- Opening Delimiter -

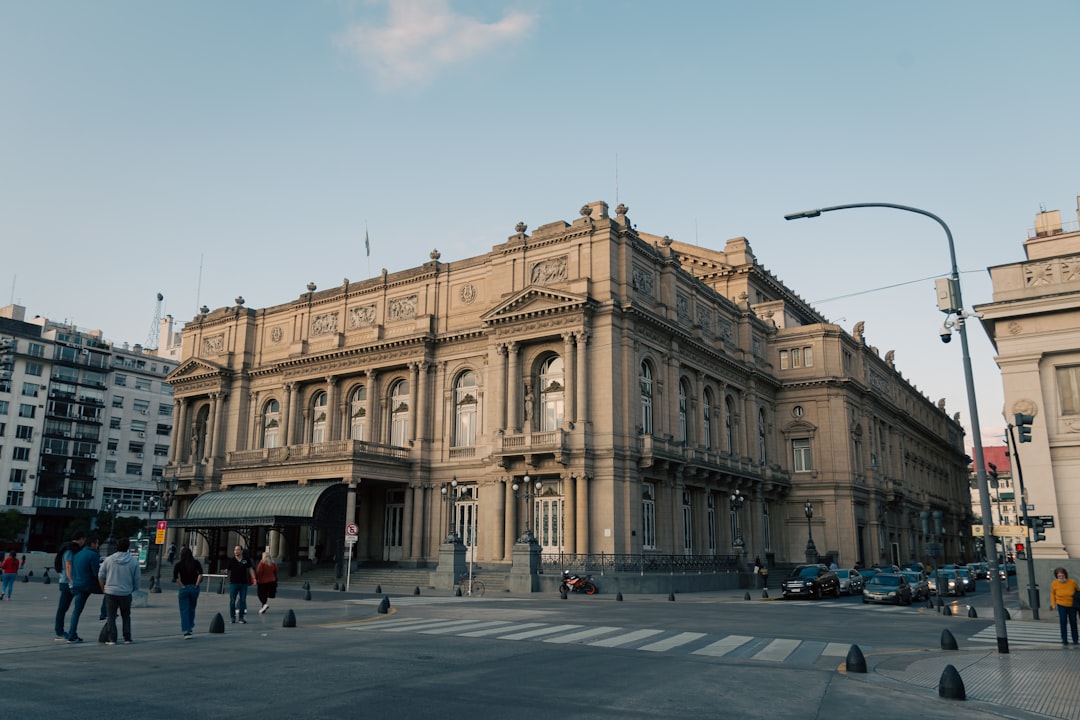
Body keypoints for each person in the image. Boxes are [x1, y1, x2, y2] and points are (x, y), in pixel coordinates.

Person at [98, 536, 140, 645]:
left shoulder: (109, 559)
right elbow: (137, 578)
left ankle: (112, 638)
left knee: (111, 616)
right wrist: (133, 589)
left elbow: (101, 575)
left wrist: (104, 589)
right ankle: (127, 637)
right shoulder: (133, 561)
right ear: (128, 547)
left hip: (110, 591)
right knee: (126, 615)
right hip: (126, 592)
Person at [67, 536, 101, 643]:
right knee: (109, 591)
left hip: (77, 585)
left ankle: (72, 635)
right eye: (97, 543)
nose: (97, 546)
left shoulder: (77, 554)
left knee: (76, 611)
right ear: (93, 544)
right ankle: (104, 613)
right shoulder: (93, 555)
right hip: (88, 584)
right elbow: (97, 573)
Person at [54, 532, 86, 640]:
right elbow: (68, 566)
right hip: (67, 582)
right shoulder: (69, 549)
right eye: (83, 540)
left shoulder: (70, 548)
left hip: (67, 581)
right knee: (63, 607)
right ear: (81, 539)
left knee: (64, 607)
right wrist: (72, 581)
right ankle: (59, 631)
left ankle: (61, 631)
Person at [173, 547, 203, 638]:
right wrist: (196, 585)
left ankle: (186, 630)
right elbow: (200, 574)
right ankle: (190, 627)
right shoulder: (196, 563)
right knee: (192, 608)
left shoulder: (179, 564)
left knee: (184, 610)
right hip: (194, 587)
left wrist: (182, 586)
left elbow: (175, 577)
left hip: (184, 588)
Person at [1049, 567, 1080, 646]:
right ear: (1056, 576)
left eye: (1062, 576)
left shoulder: (1072, 582)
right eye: (1059, 576)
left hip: (1072, 604)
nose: (1061, 578)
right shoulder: (1054, 583)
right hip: (1061, 604)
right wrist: (1053, 604)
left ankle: (1075, 639)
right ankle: (1064, 639)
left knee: (1073, 622)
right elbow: (1053, 593)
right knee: (1063, 621)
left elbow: (1078, 590)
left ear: (1065, 575)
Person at [226, 545, 256, 623]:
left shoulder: (246, 560)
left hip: (243, 583)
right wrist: (224, 572)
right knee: (232, 600)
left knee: (243, 600)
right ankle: (232, 618)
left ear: (241, 551)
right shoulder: (231, 560)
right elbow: (228, 570)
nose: (236, 551)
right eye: (235, 550)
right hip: (233, 583)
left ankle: (241, 618)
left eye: (238, 550)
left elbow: (250, 569)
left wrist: (254, 578)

- Closing Delimiter -

> _Instructions to follow_:
Since the pictures are not wanted, copy only the text of the records above, exactly.

> _Exercise result_:
Body keypoints for each person in the image. Boxes are [x1, y1, x2, y2] and points are (x, y), in pixel coordinates.

Person at [98, 536, 140, 645]:
left shoulder: (109, 559)
right elbow: (137, 578)
left ankle: (112, 638)
left knee: (111, 616)
right wrist: (133, 589)
left elbow: (101, 575)
left wrist: (104, 589)
right ankle: (127, 637)
right shoulder: (133, 561)
right ear: (128, 547)
left hip: (110, 591)
right knee: (126, 615)
right hip: (126, 592)
Person at [67, 536, 101, 643]:
right knee: (109, 591)
left hip: (77, 585)
left ankle: (72, 635)
right eye: (97, 543)
nose: (97, 546)
left shoulder: (77, 554)
left knee: (76, 611)
right ear: (93, 544)
right ankle: (104, 613)
right shoulder: (93, 555)
right hip: (88, 584)
right elbow: (97, 573)
Person at [54, 532, 86, 640]:
right elbow: (68, 566)
right hip: (67, 582)
right shoulder: (69, 549)
right eye: (83, 540)
left shoulder: (70, 548)
left hip: (67, 581)
right knee: (63, 607)
right ear: (81, 539)
left knee: (64, 607)
right wrist: (72, 581)
right ankle: (59, 631)
left ankle: (61, 631)
Person at [173, 547, 203, 638]:
right wrist: (196, 585)
left ankle: (186, 630)
right elbow: (200, 574)
right ankle: (190, 627)
right shoulder: (196, 563)
right knee: (192, 608)
left shoulder: (179, 564)
left knee: (184, 610)
right hip: (194, 587)
left wrist: (182, 586)
left elbow: (175, 577)
left hip: (184, 588)
Person at [1049, 567, 1080, 646]:
right ear: (1056, 576)
left eye: (1062, 576)
left shoulder: (1072, 582)
right eye: (1059, 576)
left hip: (1072, 604)
nose: (1061, 578)
right shoulder: (1054, 583)
right hip: (1061, 604)
right wrist: (1053, 604)
left ankle: (1075, 639)
right ankle: (1064, 639)
left knee: (1073, 622)
right elbow: (1053, 593)
right knee: (1063, 621)
left elbow: (1078, 590)
left ear: (1065, 575)
Person at [226, 545, 256, 623]:
left shoulder: (246, 560)
left hip: (243, 583)
right wrist: (224, 572)
right knee: (232, 600)
left knee: (243, 600)
right ankle: (232, 618)
left ear: (241, 551)
right shoulder: (231, 560)
right elbow: (228, 570)
nose: (236, 551)
right eye: (235, 550)
right hip: (233, 583)
left ankle: (241, 618)
left eye: (238, 550)
left elbow: (250, 569)
left wrist: (254, 578)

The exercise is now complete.